-- PROBLEM --
Look through the records below, and copy out every line that holds the string "Figline".

(INPUT DATA begins)

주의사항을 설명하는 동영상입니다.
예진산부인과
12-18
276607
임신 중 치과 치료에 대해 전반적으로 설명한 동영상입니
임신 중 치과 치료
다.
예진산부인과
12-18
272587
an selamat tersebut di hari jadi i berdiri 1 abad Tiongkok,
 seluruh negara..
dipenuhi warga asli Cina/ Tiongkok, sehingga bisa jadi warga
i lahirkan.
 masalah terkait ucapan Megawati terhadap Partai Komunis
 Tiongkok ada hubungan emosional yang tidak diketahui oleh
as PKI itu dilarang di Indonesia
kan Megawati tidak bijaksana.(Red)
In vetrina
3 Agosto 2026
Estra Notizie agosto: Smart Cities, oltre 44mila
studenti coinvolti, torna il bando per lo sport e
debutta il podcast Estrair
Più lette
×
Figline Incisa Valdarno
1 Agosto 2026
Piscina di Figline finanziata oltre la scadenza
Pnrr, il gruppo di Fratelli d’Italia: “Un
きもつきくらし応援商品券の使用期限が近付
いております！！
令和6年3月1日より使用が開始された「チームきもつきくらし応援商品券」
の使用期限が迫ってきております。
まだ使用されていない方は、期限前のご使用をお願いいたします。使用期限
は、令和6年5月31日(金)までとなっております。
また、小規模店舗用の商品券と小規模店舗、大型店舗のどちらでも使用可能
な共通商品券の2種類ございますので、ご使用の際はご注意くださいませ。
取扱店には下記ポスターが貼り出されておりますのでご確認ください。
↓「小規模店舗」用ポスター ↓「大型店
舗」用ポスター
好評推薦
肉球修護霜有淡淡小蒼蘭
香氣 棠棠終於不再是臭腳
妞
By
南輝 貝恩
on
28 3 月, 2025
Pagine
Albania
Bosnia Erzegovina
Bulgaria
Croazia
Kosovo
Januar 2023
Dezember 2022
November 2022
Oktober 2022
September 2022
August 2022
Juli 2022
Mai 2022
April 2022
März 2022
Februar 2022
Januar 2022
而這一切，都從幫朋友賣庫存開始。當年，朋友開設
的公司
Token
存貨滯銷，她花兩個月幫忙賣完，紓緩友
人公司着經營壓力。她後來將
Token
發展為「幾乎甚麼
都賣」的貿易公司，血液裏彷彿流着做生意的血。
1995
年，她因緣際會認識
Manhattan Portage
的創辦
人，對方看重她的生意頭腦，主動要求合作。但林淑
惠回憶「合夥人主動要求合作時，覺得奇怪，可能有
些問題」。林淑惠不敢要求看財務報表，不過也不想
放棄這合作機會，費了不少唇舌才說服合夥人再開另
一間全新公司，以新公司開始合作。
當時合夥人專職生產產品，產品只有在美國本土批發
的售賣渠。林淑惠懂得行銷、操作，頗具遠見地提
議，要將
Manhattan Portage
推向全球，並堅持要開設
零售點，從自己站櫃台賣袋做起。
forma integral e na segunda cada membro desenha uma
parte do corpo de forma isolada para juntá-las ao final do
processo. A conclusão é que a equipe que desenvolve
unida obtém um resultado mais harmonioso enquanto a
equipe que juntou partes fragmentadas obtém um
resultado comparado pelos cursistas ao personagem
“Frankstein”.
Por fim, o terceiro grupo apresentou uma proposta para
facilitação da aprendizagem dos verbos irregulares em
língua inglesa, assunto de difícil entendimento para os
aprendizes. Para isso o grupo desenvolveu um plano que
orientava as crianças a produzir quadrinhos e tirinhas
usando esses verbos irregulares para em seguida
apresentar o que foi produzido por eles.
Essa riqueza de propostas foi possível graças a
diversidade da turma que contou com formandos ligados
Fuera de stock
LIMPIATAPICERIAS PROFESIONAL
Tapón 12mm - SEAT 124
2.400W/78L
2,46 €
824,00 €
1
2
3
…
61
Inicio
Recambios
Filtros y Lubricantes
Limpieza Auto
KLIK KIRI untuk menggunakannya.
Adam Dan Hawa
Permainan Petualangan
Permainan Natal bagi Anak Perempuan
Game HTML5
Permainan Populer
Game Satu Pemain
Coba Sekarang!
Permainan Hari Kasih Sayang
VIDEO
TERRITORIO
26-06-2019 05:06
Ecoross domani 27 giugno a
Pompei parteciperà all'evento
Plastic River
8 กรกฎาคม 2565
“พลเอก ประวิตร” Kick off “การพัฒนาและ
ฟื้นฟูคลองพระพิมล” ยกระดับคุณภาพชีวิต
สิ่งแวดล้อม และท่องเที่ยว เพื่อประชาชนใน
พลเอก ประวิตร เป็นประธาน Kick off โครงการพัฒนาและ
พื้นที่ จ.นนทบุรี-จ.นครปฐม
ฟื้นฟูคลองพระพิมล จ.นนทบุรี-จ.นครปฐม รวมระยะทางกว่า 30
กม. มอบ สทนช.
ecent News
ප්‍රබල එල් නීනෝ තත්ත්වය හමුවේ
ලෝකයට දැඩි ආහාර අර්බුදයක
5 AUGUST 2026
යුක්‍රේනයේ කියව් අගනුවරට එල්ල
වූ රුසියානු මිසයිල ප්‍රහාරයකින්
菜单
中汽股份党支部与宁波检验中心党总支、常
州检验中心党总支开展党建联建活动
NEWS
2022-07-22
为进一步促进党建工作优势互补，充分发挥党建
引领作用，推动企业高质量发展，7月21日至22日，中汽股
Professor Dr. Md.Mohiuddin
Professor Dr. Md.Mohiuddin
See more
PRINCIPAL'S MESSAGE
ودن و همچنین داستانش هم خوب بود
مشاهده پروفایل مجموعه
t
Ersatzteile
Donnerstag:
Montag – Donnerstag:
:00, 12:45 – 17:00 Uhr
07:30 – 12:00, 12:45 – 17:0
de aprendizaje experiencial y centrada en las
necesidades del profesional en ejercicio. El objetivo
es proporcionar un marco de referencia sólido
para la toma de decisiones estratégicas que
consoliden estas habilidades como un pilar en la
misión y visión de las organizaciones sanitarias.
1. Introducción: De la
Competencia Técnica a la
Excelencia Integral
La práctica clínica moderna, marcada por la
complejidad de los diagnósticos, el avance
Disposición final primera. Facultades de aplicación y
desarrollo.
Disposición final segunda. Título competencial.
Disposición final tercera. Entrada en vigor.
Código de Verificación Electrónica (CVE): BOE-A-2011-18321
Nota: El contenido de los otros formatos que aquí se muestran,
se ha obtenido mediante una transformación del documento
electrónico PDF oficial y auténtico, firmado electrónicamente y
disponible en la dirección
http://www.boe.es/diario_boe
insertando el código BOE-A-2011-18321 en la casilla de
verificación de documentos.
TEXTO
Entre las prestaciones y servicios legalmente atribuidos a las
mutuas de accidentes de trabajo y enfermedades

(INPUT DATA ends)

-- SOLUTION --
Figline Incisa Valdarno
Piscina di Figline finanziata oltre la scadenza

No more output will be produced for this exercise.